Directive A — Reproduce the records from their start through the line containing "rden. KI-Technologien können", keeping every line unchanged and leaving out the pictures.

Commissioner of
Central Excise, Faridabad Vs. M/S. Food & Healthcare Specialities & ANR.
[Civil Appeal Nos.
6539-6540 of 2010]
Judgment
D.K. JAIN, J.:
1.
These
appeals under Section 35L(b) of the Central Excise Act, 1944 (for short
"the Act") are directed against a common final order, dated 2nd February
2005 in Appeal No. E/5261-62/04-NB(A), passed by the Customs Excise & Service
Tax Appellate Tribunal, New Delhi (for short "the Tribunal"). By the
impugned order the Tribunal has quashed the additional excise duty demand of
`9,34,89,367/- under Section 11A of the Act; penalties of `1.5 crores each on respondent
Nos.1 and 2 1 under Rule 173Q of the Central Excise Rules, 1944 (for short
"the 1944 Rules") and Rule 25(1) of the Central Excise Rules, 2001
(for short "the 2001 Rules") read with Section 38A of the Act and a penalty
of `2 crores under Rule 209A of the 1944 Rules and Rule 26 of 2001 Rules read
with Section 38A of the Act on Respondent No. 2 as confirmed by the Deputy
Commissioner of Central Excise.

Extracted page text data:
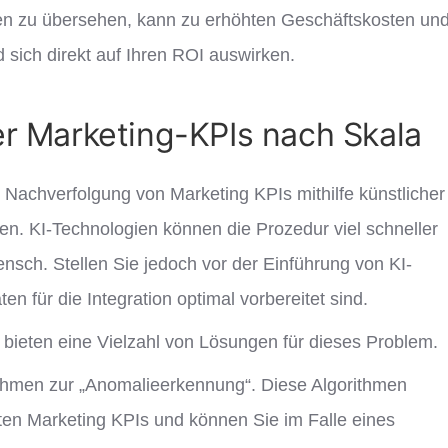
ien zu übersehen, kann zu erhöhten Geschäftskosten un
sich direkt auf Ihren ROI auswirken.
r Marketing-KPIs nach Skala
Nachverfolgung von Marketing KPIs mithilfe künstlicher
rden. KI-Technologien können die Prozedur viel schneller
nsch. Stellen Sie jedoch vor der Einführung von KI-
en für die Integration optimal vorbereitet sind.
 bieten eine Vielzahl von Lösungen für dieses Problem.
ithmen zur „Anomalieerkennung“. Diese Algorithmen
ten Marketing KPIs und können Sie im Falle eines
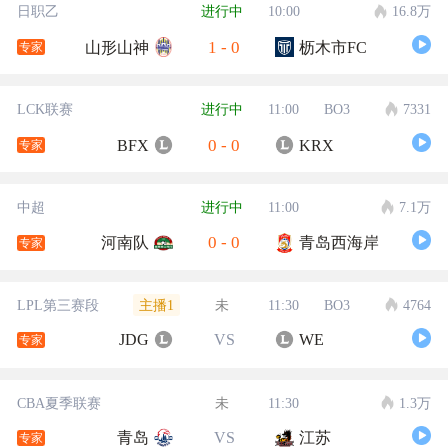
日职乙
进行中
10:00
16.8万
1
-
0
山形山神
枥木市FC
专家
LCK联赛
进行中
11:00
BO3
7331
0
-
0
BFX
KRX
专家
中超
进行中
11:00
7.1万
0
-
0
河南队
青岛西海岸
专家
主播1
LPL第三赛段
未
11:30
BO3
4764
JDG
VS
WE
专家
CBA夏季联赛
未
11:30
1.3万
青岛
VS
江苏
专家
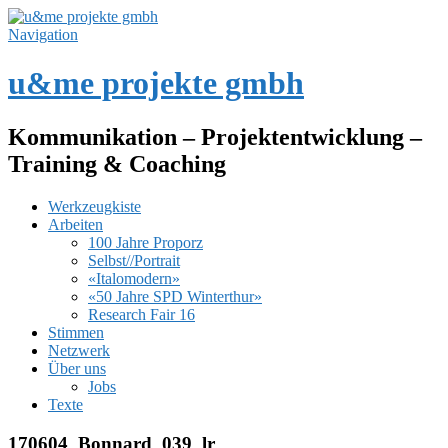
Navigation
u&me projekte gmbh
Kommunikation – Projektentwicklung –
Training & Coaching
Werkzeugkiste
Arbeiten
100 Jahre Proporz
Selbst//Portrait
«Italomodern»
«50 Jahre SPD Winterthur»
Research Fair 16
Stimmen
Netzwerk
Über uns
Jobs
Texte
170604_Bonnard_039_lr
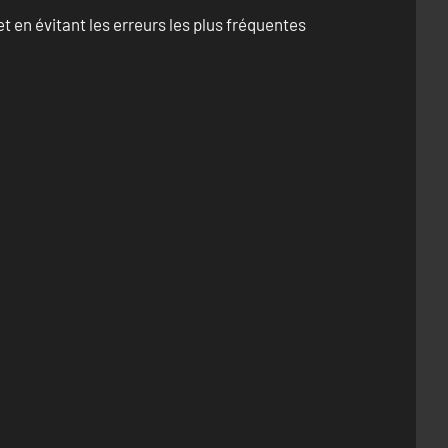
 en évitant les erreurs les plus fréquentes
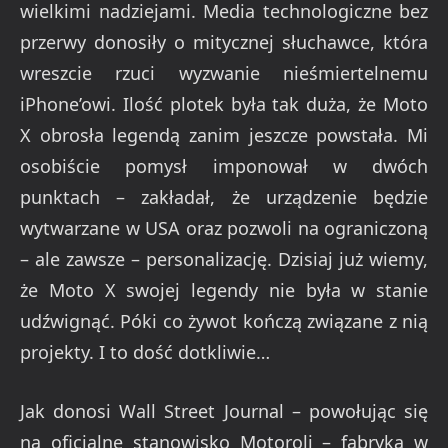
wielkimi nadziejami. Media technologiczne bez
przerwy donosiły o mitycznej słuchawce, która
wreszcie rzuci wyzwanie nieśmiertelnemu
iPhone’owi. Ilość plotek była tak duża, że Moto
X obrosła legendą zanim jeszcze powstała. Mi
osobiście pomysł imponował w dwóch
punktach – zakładał, że urządzenie będzie
wytwarzane w USA oraz pozwoli na ograniczoną
– ale zawsze – personalizację. Dzisiaj już wiemy,
że Moto X swojej legendy nie była w stanie
udźwignąć. Póki co żywot kończą związane z nią
projekty. I to dość dotkliwie…
Jak donosi Wall Street Journal – powołując się
na oficjalne stanowisko Motoroli – fabryka w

Directive B —
Answer these about the excise appeal judgment:
(i) Under which section of the Central Excise Act, 1944 are the appeals brought?
(ii) On what date was the common final order issued?
(iii) Which body passed that order?

Exercise solution A —
ien zu übersehen, kann zu erhöhten Geschäftskosten un
sich direkt auf Ihren ROI auswirken.
r Marketing-KPIs nach Skala
Nachverfolgung von Marketing KPIs mithilfe künstlicher
rden. KI-Technologien können die Prozedur viel schneller

Exercise solution B —
(i) Section 35L(b)
(ii) 2nd February 2005
(iii) The Customs Excise & Service Tax Appellate Tribunal, New Delhi